(Items from a data source)
****
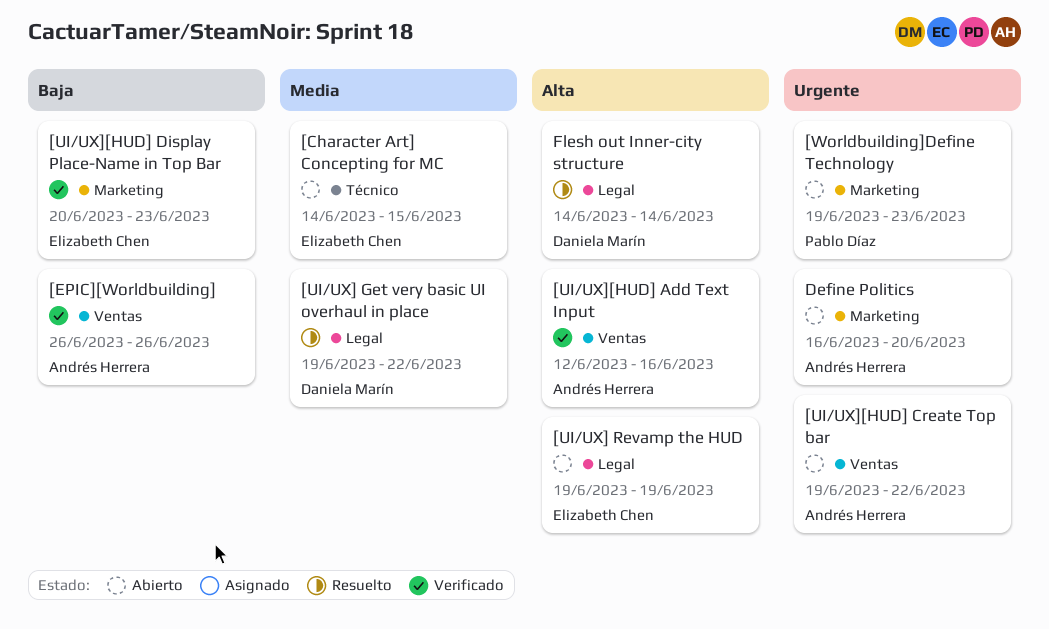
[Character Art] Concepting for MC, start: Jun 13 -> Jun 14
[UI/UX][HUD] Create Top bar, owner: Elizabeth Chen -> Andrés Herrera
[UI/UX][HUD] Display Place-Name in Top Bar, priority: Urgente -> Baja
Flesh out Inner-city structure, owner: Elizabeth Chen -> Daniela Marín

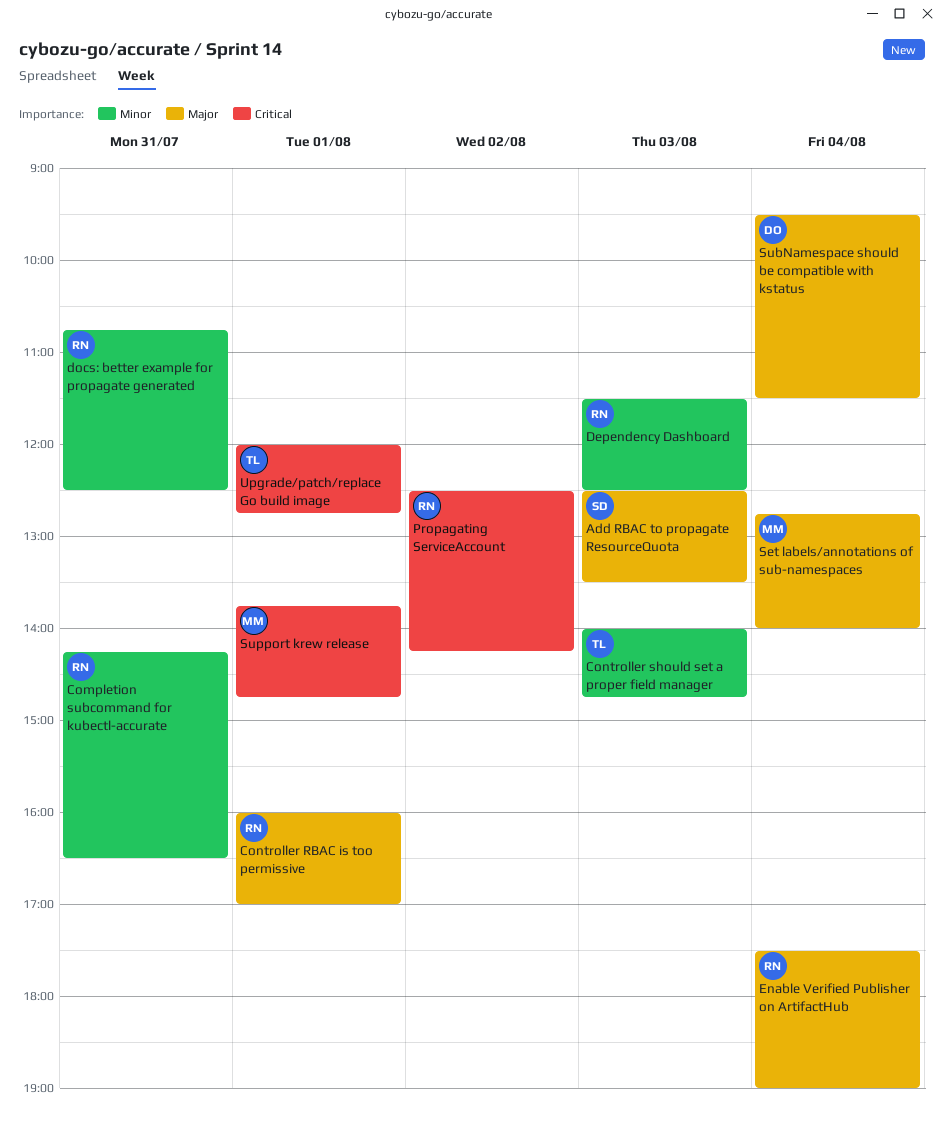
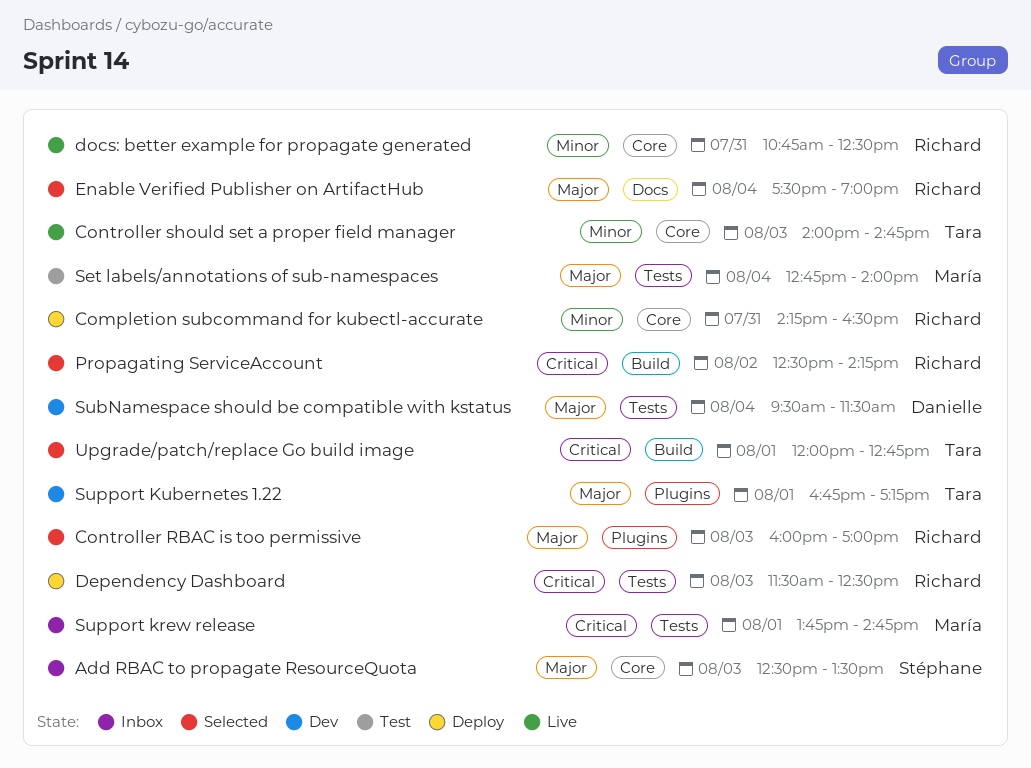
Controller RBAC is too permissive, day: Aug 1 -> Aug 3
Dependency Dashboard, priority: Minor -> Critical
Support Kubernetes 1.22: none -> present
****
# Exercise brief
The stretch to restate runs from the line above containing "[UI/UX][HUD] Create Top" through the line containing "Dependency Dashboard, priority: Minor". Copy it word for word, ends included, without pictures.

# Your solution
[UI/UX][HUD] Create Top bar, owner: Elizabeth Chen -> Andrés Herrera
[UI/UX][HUD] Display Place-Name in Top Bar, priority: Urgente -> Baja
Flesh out Inner-city structure, owner: Elizabeth Chen -> Daniela Marín

Controller RBAC is too permissive, day: Aug 1 -> Aug 3
Dependency Dashboard, priority: Minor -> Critical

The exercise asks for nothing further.